Polscy siatkarze już pewni medalu na Uniwersjadzie
Piąty mecz i piąte zwycięstwo 3:0! Polscy siatkarze mają już zapewniony medal 31. Letniej Uniwersjady w Chengdu, bo w półfinale szybo odprawili Irańczyków, ale nie zamierzają się na tym zatrzymywać. – Robota jeszcze nie jest zrobiona i może ten mecz jest powodem do mini świętowania, bo już wiadomo, że wyjedziemy stąd z medalem, ale od samego początku mówiłem, że każdy inny wynik, niż złoty medal będzie dla mnie rozczarowaniem – mówi Michał Gierżot, jeden z najmocniejszych punktów polskiego zespołu.
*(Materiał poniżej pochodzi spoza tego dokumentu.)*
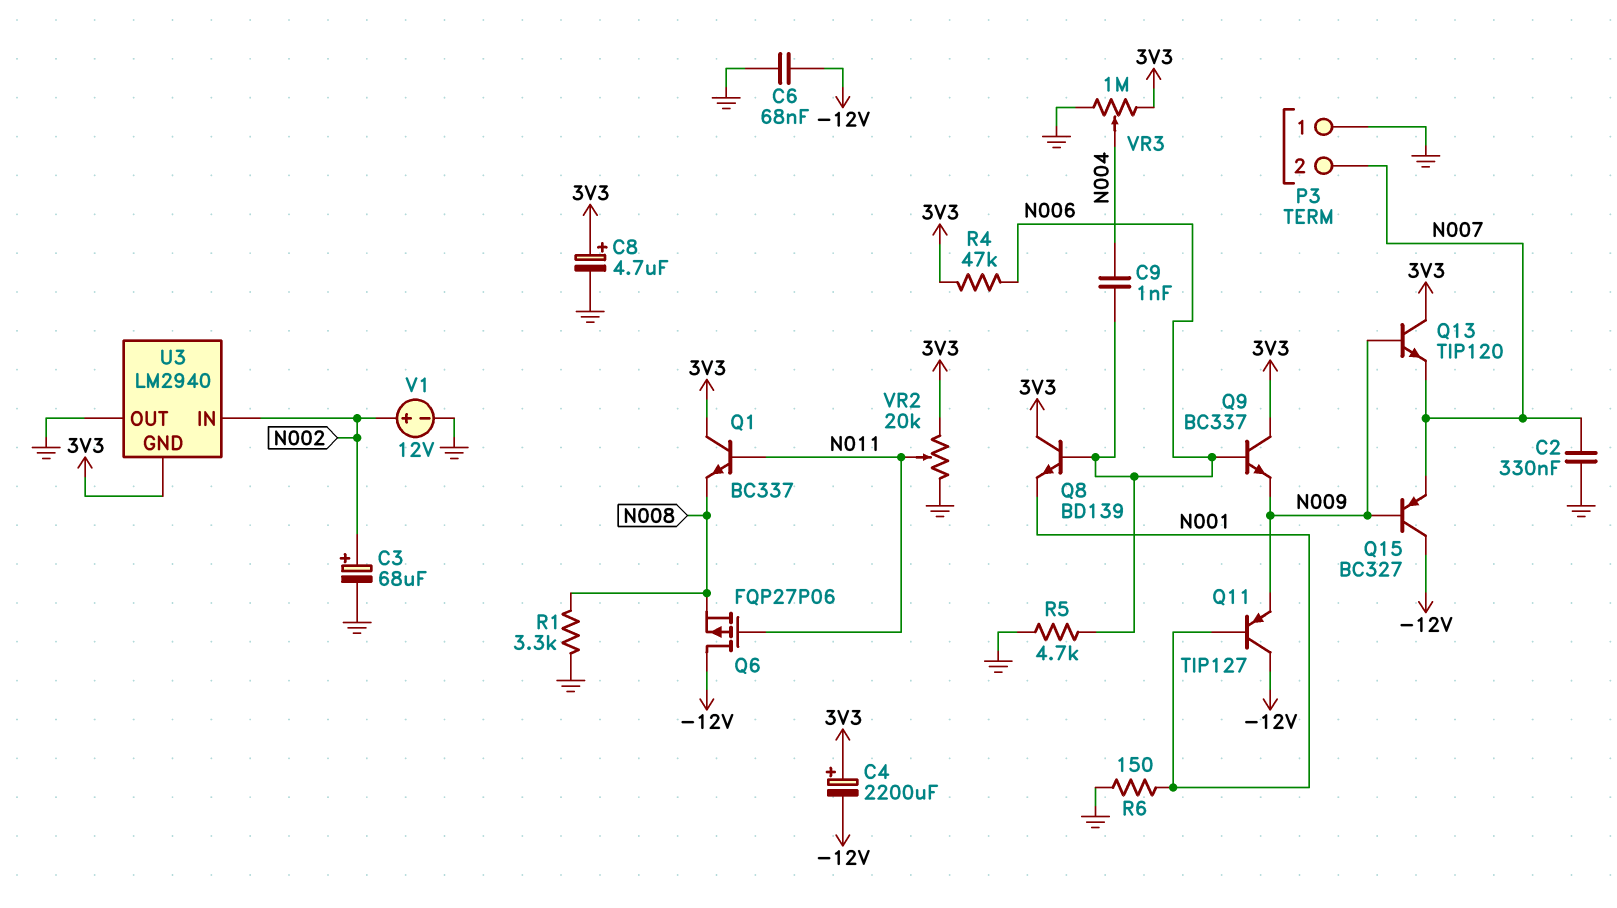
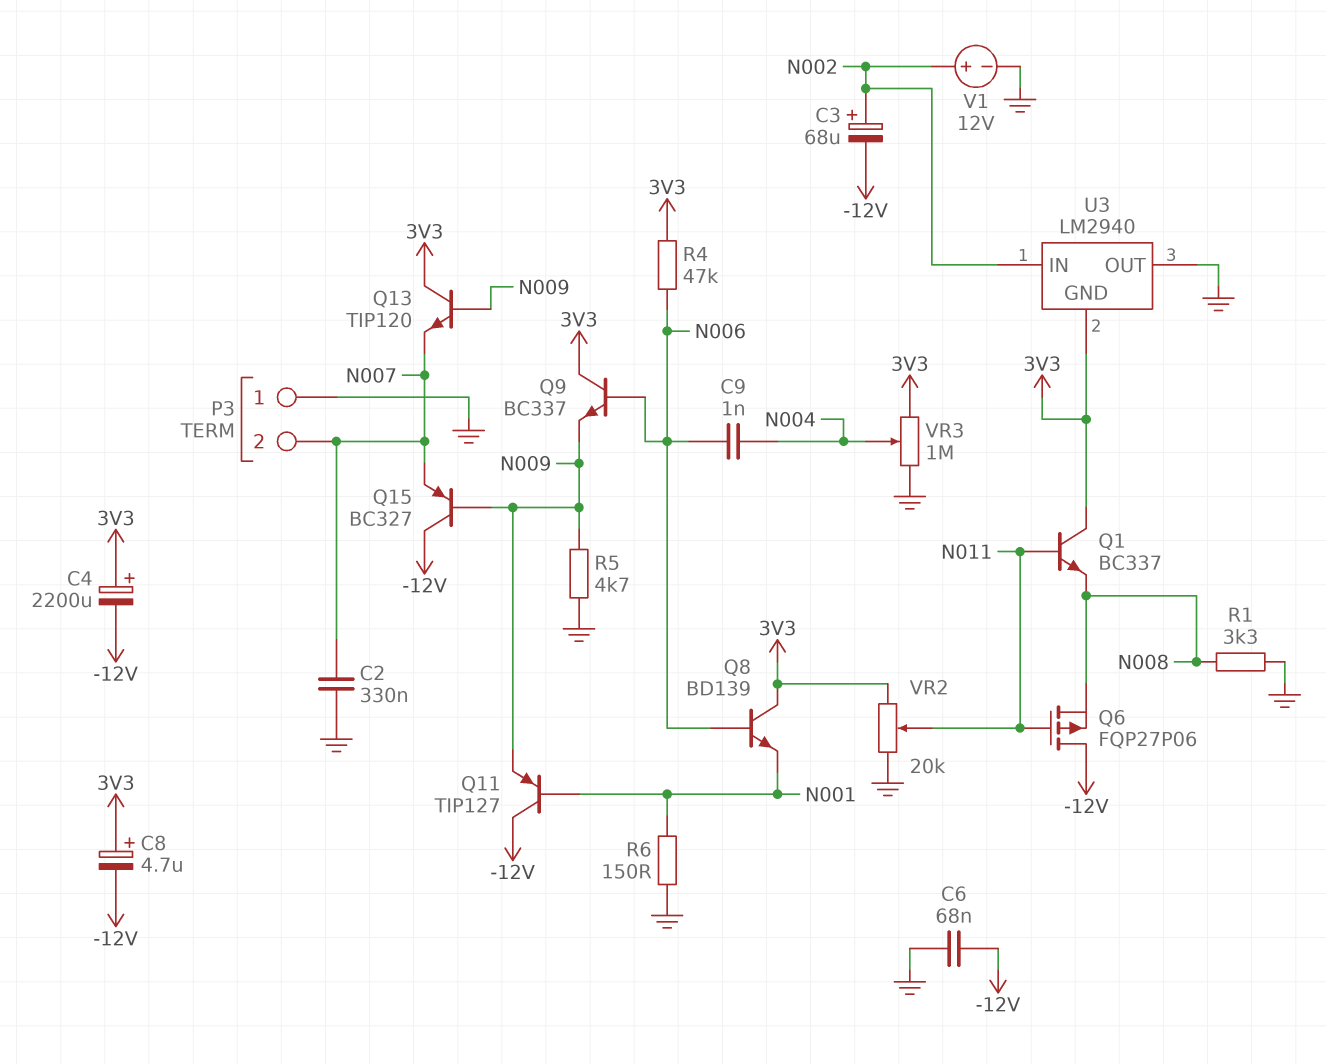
C3: 68uF (plus N002, minus GND) -> 68uF (plus N002, minus -12V)
C8: 4.7uF (plus 3V3, minus GND) -> 4.7uF (plus 3V3, minus -12V)
R5: 4.7k (GND, N006) -> 4.7k (GND, N009)

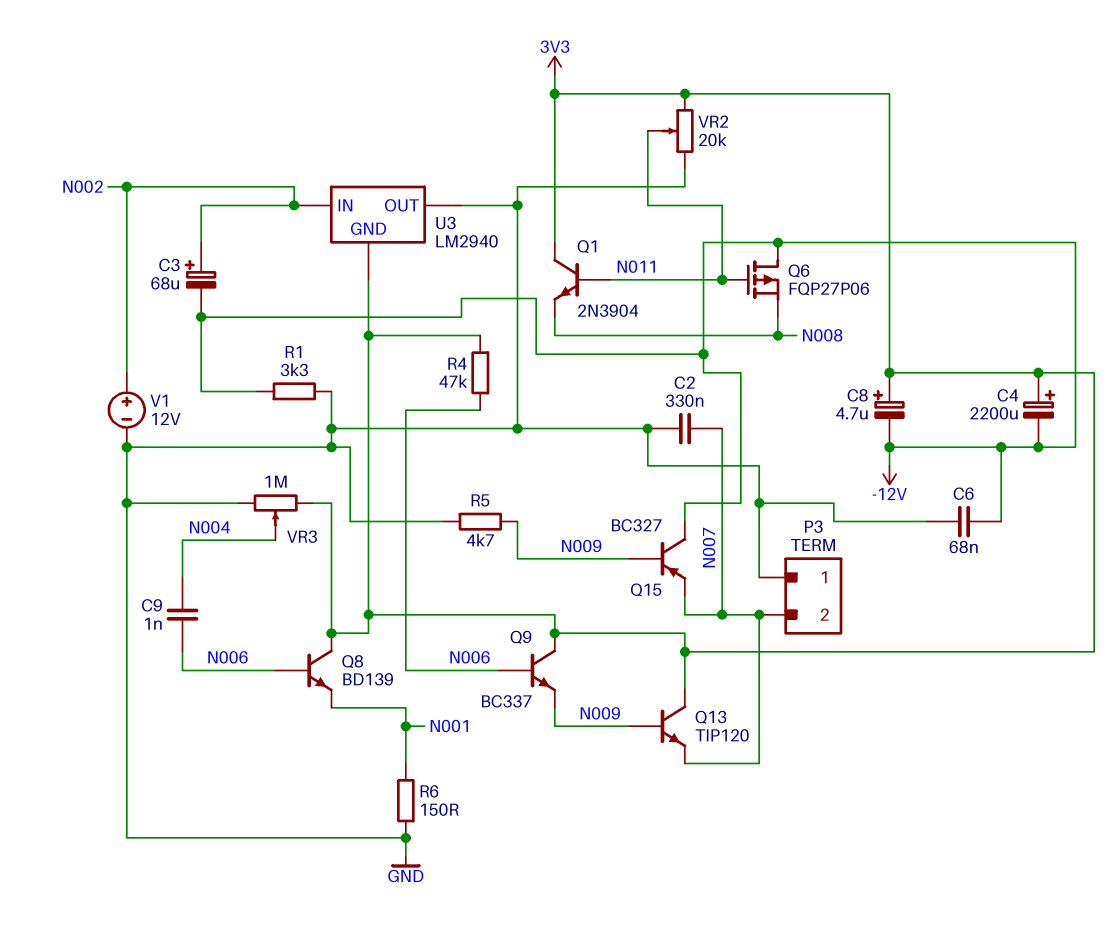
Q1: NPN BC337 (B N011, C 3V3, E N008) -> NPN 2N3904 (B N011, C 3V3, E N008)
Q11: PNP TIP127 (B N001, C -12V, E N009) -> none
R1: 3.3k (GND, N008) -> 3.3k (-12V, GND)

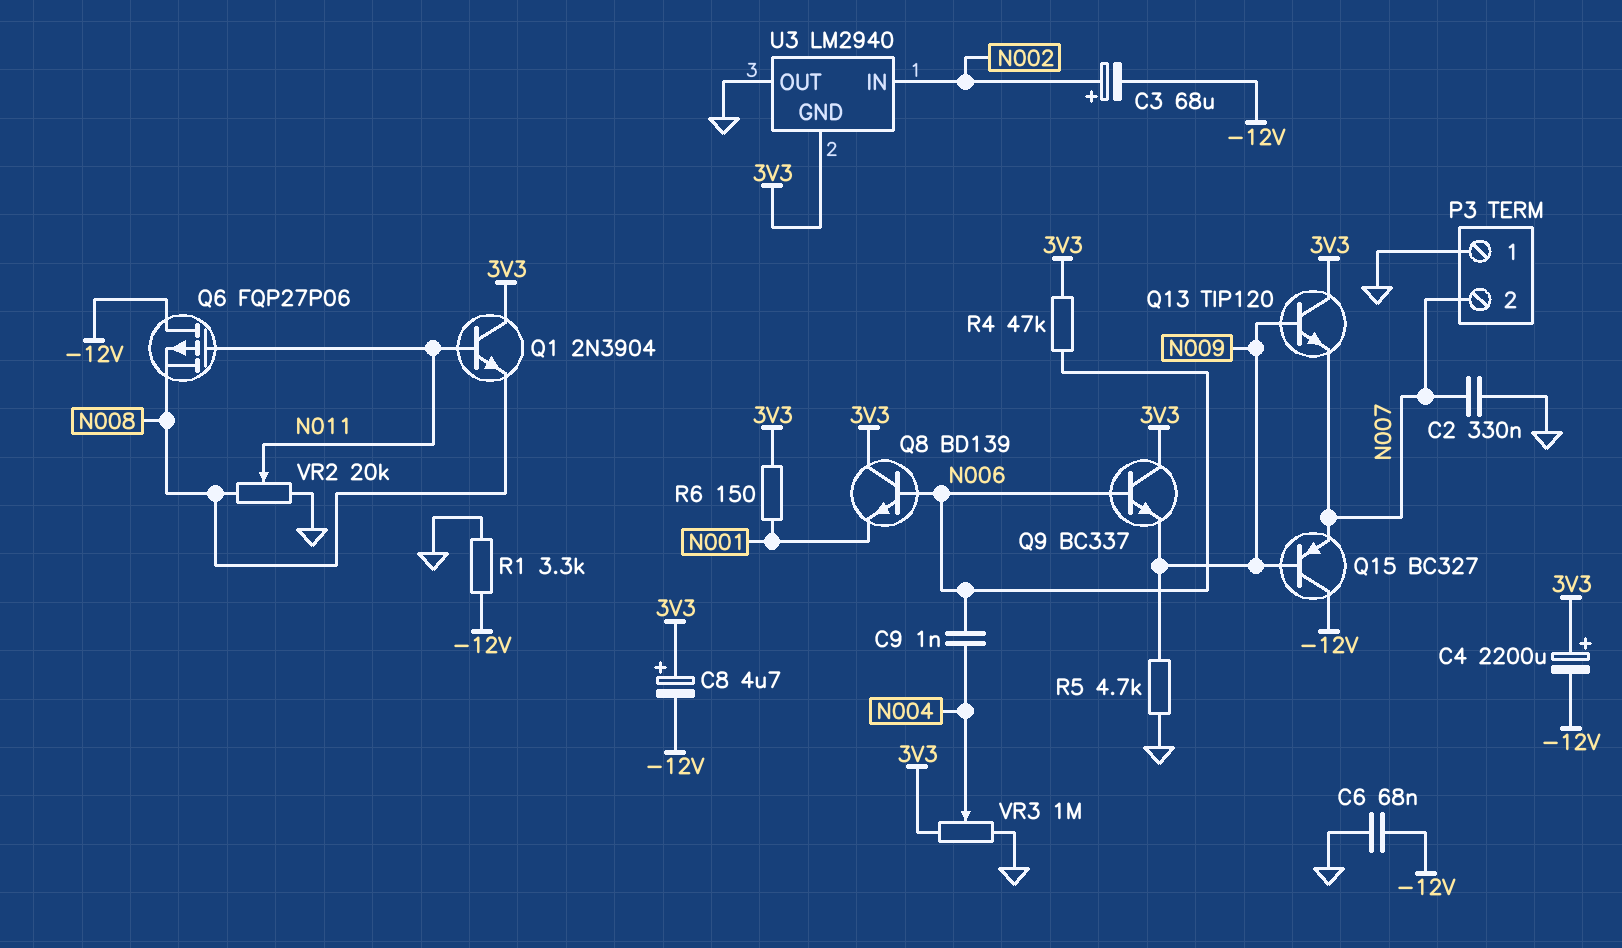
R6: 150 (GND, N001) -> 150 (3V3, N001)
V1: 12V (plus N002, minus GND) -> none
VR2: 20k (3V3, GND, wiper N011) -> 20k (GND, N008, wiper N011)

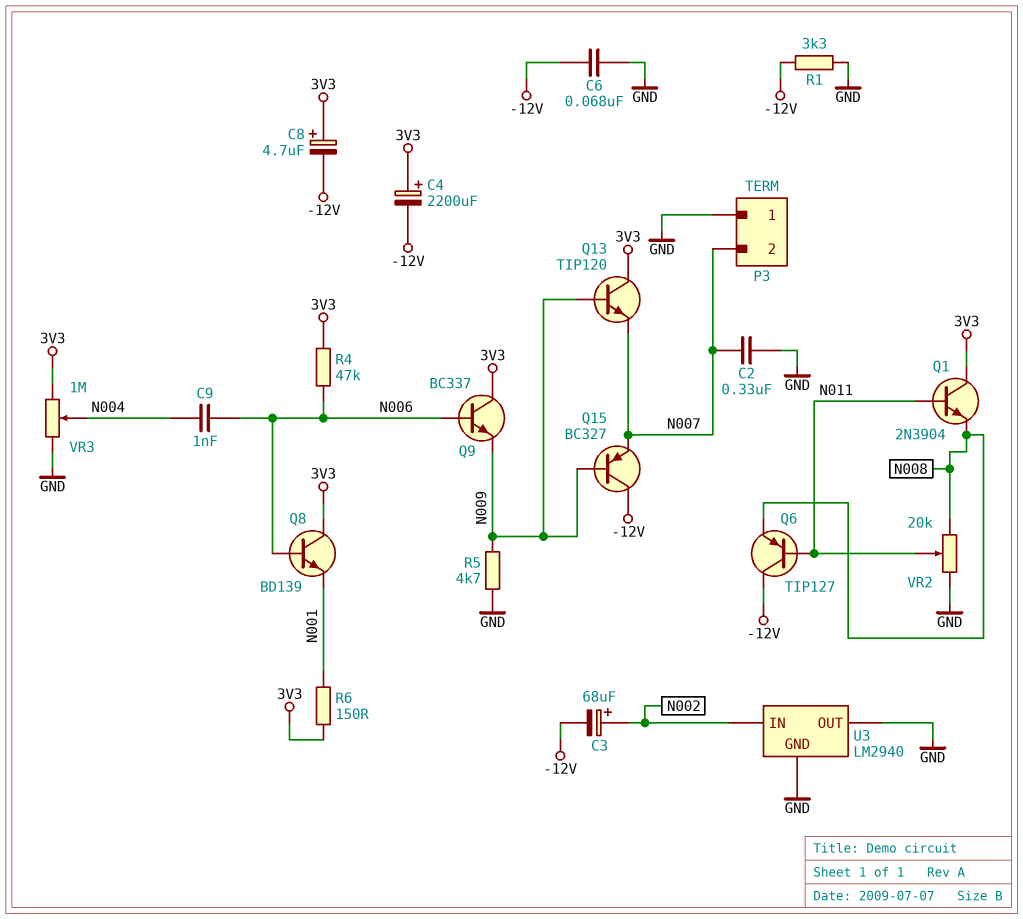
Q6: PMOS FQP27P06 (G N011, D -12V, S N008) -> PNP TIP127 (B N011, C -12V, E N008)
U3 pin GND: 3V3 -> GND

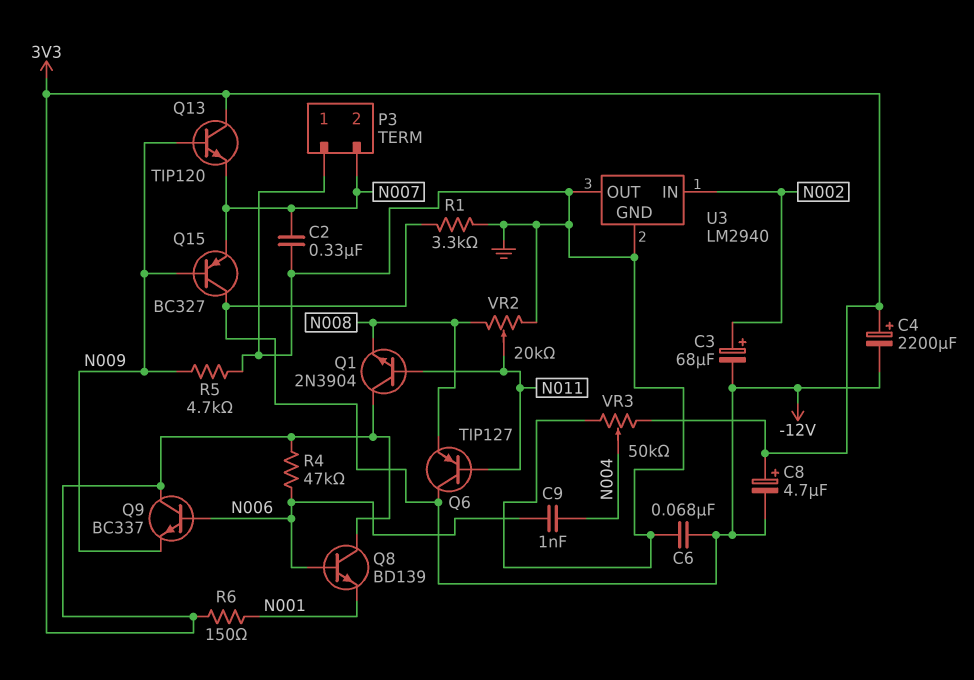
VR3: 1M (3V3, GND, wiper N004) -> 50k (3V3, GND, wiper N004)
Przez dwa sety drużyna Iranu dotrzymywała kroku Polakom, w obu nawet zdarzało jej się prowadzić, ale w końcówkach zdecydowanie lepsi byli biało-czerwoni. Za to w trzeciej partii nie było już żadnych wątpliwości, bo trener Irańczyków po asie serwisowym Damiana Koguta, przy prowadzeniu Polaków 12:6, miał już wykorzystane obie przerwy. Od pierwszej do ostatniej piłki tego seta nawet Irańczycy nie mieli wątpliwości, kto będzie miał powody do radości.
– Nie pozwalamy przeciwnikom na swobodną grę, bo wiemy, że jesteśmy lepsi i to udowadniamy. Cieszę się, że jesteśmy w finale i to się najbardziej liczy. Siatkówka to jest taki sport, że jeden czy dwa punkty mogą decydować o przegraniu seta, a sam wiem z autopsji, jak takie przegrane w końcówkach sety mogą boleć. Radzenie sobie z tym to bardzo ważna część siatkówki. Nie powiem, że Iran nie dojechał na tego ostatniego seta, ale my byliśmy tak naładowani, że już jedną nogą siedzieliśmy w autobusie i szybko dołożyliśmy tę drugą – dodał Gierżot.
Libero polskiej drużyny Kamil Szymura podkreśla, że polski zespół jest świadomy celu, po który przyjechał do Chengdu. – Cieszymy się z tego, że każde spotkanie, które tu graliśmy, wygraliśmy 3:0. Mam nadzieję, że to poniedziałkowe spotkanie również skończy się korzystnie dla nas i również w trzech setach. Od początku sobie powtarzamy, że nawet jeśli mamy po drugiej stronie siatki słabsze zespoły to mamy trzymać koncentrację i to nam się udaje, wystarczy popatrzeć na wyniki – mówi Szymura.
Warto dodać, że sobotni półfinał oglądała spora grupa polskich sportowców, wśród których była, m.in. reprezentacja siatkarek oraz mistrz uniwersjady w pchnięciu kulą Konrad Bukowiecki. Na trybunach zasiadł również przebywający w Chengdu minister Sportu i Turystyki - Kamil Bortniczuk.
– Cieszymy się, że tak duża grupa tutaj przyjechała. Naprawdę byli siódmym zawodnikiem na boisku i dziękujemy im za to – dodał Szymura.
Finał turnieju siatkarzy odbędzie się w poniedziałek o godz. 14 czasu polskiego. Rywala polskiej drużyny wyłoni mecz Włochy – Chiny, który odbędzie się w sobotę późnym wieczorem miejscowego czasu.
Polska – Iran 3:0 (25:21, 25:22, 25:11)
Polska: Łukasz Kozub, Damian Kogut, Dawid Woch, Dawid Dulski, Michał Gierżot, Mateusz Poręba, Kamil Szymura (libero) oraz Jakub Abramowicz, Kewin Sasak, Maciej Krysiak, Mariusz Magnuszewski. Trener: Dariusz Luks.